● Selected text
↓↓↓

April Refection

The Reality of Healing & My Intentions for May

Brand new month.
Same body.
Different mindset.

April didn’t come in gently.
It didn’t ease me into growth or wrap lessons in something soft.

It forced me to face things I would’ve rather avoided.
My body. My triggers. My past. My reality.

And if I’m being honest
it wasn’t pretty.

This Was Never About Fitness

I started pole fitness in April.

Not to look good.
Not to lose weight.
Not for anyone else.

But because I needed to reconnect with my body.

A body I’ve spent years feeling disconnected from.
A body that hasn’t always felt safe to be in.
A body that has carried bullying, conditioning, and trauma.
A body that sometimes feels like it’s working against me.

This isn’t a glow-up.

It’s a rebuild.

The Life In Between the Healing

Among all the heavy moments there was also life.

School holidays meant nanny duties.
Baking. Beach picnics. Zoo trips.
Slowing down in ways I didn’t expect.

And having my youngest daughter with me for that week?

That mattered more than I can explain.
It softened something in me that’s been hardened for a long time.

It reminded me that even in the middle of healing
there are still moments that feel like peace.

The Part People Don’t See

Because let’s not sugarcoat this.

Behind the moments that look “put together”
I’m still dealing with the aftermath of everything I’ve been through.

After four long years, I finally have support in place.
A wellbeing plan.
The right people around me.

And while those matters
it doesn’t fix everything overnight.

Healing isn’t instant.
It’s not aesthetic.
It’s not “positive vibes only.”

It’s showing up when your nervous system is overwhelmed.
When your body is exhausted.
When your mind is loud and relentless.

It’s doing the work anyway.

Facing What Broke Me

April also put me in one of the hardest positions I’ve been in

I had to sit in a room
with the person who broke me.

And I stayed.

Not because it was easy.
Not because I’m “over it.”

But because I’m learning how to exist
without running from my own history.

And still
people have opinions.

↑↑↑

● To do
**1)** Answer these questions from the post about April:
(a) In which month did the writer start pole fitness?
(b) How many years passed before the writer had support in place?
(c) What did the school holidays mean for the writer?
**2)** Write out the post about April from "It reminded me" to "I’ve been through.", substituting "recovery" for "healing".
**3)** Say whether each statement agrees with the post about April, quoting the words that decide it:
(a) The writer started pole fitness to lose weight.
(b) The writer's youngest daughter was with the writer for a week.
(c) The writer left the room with the person who broke the writer.

● Information

↓↓↓

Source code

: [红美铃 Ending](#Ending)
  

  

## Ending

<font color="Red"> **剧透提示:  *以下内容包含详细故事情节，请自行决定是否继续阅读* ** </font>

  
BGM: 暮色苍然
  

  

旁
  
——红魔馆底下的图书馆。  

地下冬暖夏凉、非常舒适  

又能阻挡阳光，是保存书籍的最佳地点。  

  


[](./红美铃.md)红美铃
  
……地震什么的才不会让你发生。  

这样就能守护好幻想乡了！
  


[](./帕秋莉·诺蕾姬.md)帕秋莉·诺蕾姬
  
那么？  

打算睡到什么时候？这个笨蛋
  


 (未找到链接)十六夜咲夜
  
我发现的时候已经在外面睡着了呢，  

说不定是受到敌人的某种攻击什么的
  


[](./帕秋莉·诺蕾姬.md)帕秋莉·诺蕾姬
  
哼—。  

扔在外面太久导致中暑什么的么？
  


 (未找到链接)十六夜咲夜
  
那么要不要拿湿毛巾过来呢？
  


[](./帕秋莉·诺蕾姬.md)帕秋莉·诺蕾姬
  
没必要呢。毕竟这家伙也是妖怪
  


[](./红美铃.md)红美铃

↑↑↑

● Responses
**1)**
(a) April
(b) Four
(c) Nanny duties

**2)**
It reminded me that even in the middle of recovery
there are still moments that feel like peace.

The Part People Don’t See

Because let’s not sugarcoat this.

Behind the moments that look “put together”
I’m still dealing with the aftermath of everything I’ve been through.

**3)**
(a) No: "Not to lose weight."
(b) Yes: "having my youngest daughter with me for that week"
(c) No: "And I stayed."